-- Dataset follows --

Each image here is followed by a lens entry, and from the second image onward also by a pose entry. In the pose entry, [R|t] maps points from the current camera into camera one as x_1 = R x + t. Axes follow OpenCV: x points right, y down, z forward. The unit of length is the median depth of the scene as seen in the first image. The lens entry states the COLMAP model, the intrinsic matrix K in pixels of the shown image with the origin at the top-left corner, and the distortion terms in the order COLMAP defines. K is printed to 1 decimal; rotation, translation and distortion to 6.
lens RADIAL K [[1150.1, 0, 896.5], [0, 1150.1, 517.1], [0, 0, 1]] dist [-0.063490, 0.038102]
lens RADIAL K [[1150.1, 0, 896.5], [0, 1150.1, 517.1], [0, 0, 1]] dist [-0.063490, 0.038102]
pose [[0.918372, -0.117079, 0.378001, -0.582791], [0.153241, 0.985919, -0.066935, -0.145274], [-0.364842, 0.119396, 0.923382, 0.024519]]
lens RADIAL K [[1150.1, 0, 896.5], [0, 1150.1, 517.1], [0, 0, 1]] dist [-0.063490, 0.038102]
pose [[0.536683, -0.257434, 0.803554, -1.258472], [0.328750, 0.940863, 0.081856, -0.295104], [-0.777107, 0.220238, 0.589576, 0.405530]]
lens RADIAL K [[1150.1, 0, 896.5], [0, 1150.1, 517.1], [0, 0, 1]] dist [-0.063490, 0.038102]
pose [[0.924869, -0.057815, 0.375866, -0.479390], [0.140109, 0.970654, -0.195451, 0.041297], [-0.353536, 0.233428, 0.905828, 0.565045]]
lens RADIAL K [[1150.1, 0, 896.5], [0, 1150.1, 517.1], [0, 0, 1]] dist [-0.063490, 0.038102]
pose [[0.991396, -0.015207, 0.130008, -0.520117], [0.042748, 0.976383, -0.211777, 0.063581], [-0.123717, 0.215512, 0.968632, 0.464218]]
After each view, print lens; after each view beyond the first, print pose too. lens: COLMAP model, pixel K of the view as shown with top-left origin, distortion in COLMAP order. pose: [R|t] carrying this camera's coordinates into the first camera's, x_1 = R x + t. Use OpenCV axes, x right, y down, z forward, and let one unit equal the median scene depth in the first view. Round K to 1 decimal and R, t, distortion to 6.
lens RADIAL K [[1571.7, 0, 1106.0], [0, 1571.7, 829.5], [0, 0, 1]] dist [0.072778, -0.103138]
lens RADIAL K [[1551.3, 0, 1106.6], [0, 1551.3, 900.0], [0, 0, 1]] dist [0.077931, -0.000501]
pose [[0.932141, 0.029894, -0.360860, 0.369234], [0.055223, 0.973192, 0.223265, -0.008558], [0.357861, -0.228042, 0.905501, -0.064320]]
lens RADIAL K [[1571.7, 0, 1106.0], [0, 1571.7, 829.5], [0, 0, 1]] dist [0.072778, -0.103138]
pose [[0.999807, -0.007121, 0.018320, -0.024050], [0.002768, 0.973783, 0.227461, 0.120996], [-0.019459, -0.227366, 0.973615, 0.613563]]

-- Dataset concluded --

Work request:
Recast all of the lines above as a numbered list, omitting any blank lines.

Problem solution:
1. Each image here is followed by a lens entry, and from the second image onward also by a pose entry. In the pose entry, [R|t] maps points from the current camera into camera one as x_1 = R x + t. Axes follow OpenCV: x points right, y down, z forward. The unit of length is the median depth of the scene as seen in the first image. The lens entry states the COLMAP model, the intrinsic matrix K in pixels of the shown image with the origin at the top-left corner, and the distortion terms in the order COLMAP defines. K is printed to 1 decimal; rotation, translation and distortion to 6.
2. lens RADIAL K [[1150.1, 0, 896.5], [0, 1150.1, 517.1], [0, 0, 1]] dist [-0.063490, 0.038102]
3. lens RADIAL K [[1150.1, 0, 896.5], [0, 1150.1, 517.1], [0, 0, 1]] dist [-0.063490, 0.038102]
4. pose [[0.918372, -0.117079, 0.378001, -0.582791], [0.153241, 0.985919, -0.066935, -0.145274], [-0.364842, 0.119396, 0.923382, 0.024519]]
5. lens RADIAL K [[1150.1, 0, 896.5], [0, 1150.1, 517.1], [0, 0, 1]] dist [-0.063490, 0.038102]
6. pose [[0.536683, -0.257434, 0.803554, -1.258472], [0.328750, 0.940863, 0.081856, -0.295104], [-0.777107, 0.220238, 0.589576, 0.405530]]
7. lens RADIAL K [[1150.1, 0, 896.5], [0, 1150.1, 517.1], [0, 0, 1]] dist [-0.063490, 0.038102]
8. pose [[0.924869, -0.057815, 0.375866, -0.479390], [0.140109, 0.970654, -0.195451, 0.041297], [-0.353536, 0.233428, 0.905828, 0.565045]]
9. lens RADIAL K [[1150.1, 0, 896.5], [0, 1150.1, 517.1], [0, 0, 1]] dist [-0.063490, 0.038102]
10. pose [[0.991396, -0.015207, 0.130008, -0.520117], [0.042748, 0.976383, -0.211777, 0.063581], [-0.123717, 0.215512, 0.968632, 0.464218]]
11. After each view, print lens; after each view beyond the first, print pose too. lens: COLMAP model, pixel K of the view as shown with top-left origin, distortion in COLMAP order. pose: [R|t] carrying this camera's coordinates into the first camera's, x_1 = R x + t. Use OpenCV axes, x right, y down, z forward, and let one unit equal the median scene depth in the first view. Round K to 1 decimal and R, t, distortion to 6.
12. lens RADIAL K [[1571.7, 0, 1106.0], [0, 1571.7, 829.5], [0, 0, 1]] dist [0.072778, -0.103138]
13. lens RADIAL K [[1551.3, 0, 1106.6], [0, 1551.3, 900.0], [0, 0, 1]] dist [0.077931, -0.000501]
14. pose [[0.932141, 0.029894, -0.360860, 0.369234], [0.055223, 0.973192, 0.223265, -0.008558], [0.357861, -0.228042, 0.905501, -0.064320]]
15. lens RADIAL K [[1571.7, 0, 1106.0], [0, 1571.7, 829.5], [0, 0, 1]] dist [0.072778, -0.103138]
16. pose [[0.999807, -0.007121, 0.018320, -0.024050], [0.002768, 0.973783, 0.227461, 0.120996], [-0.019459, -0.227366, 0.973615, 0.613563]]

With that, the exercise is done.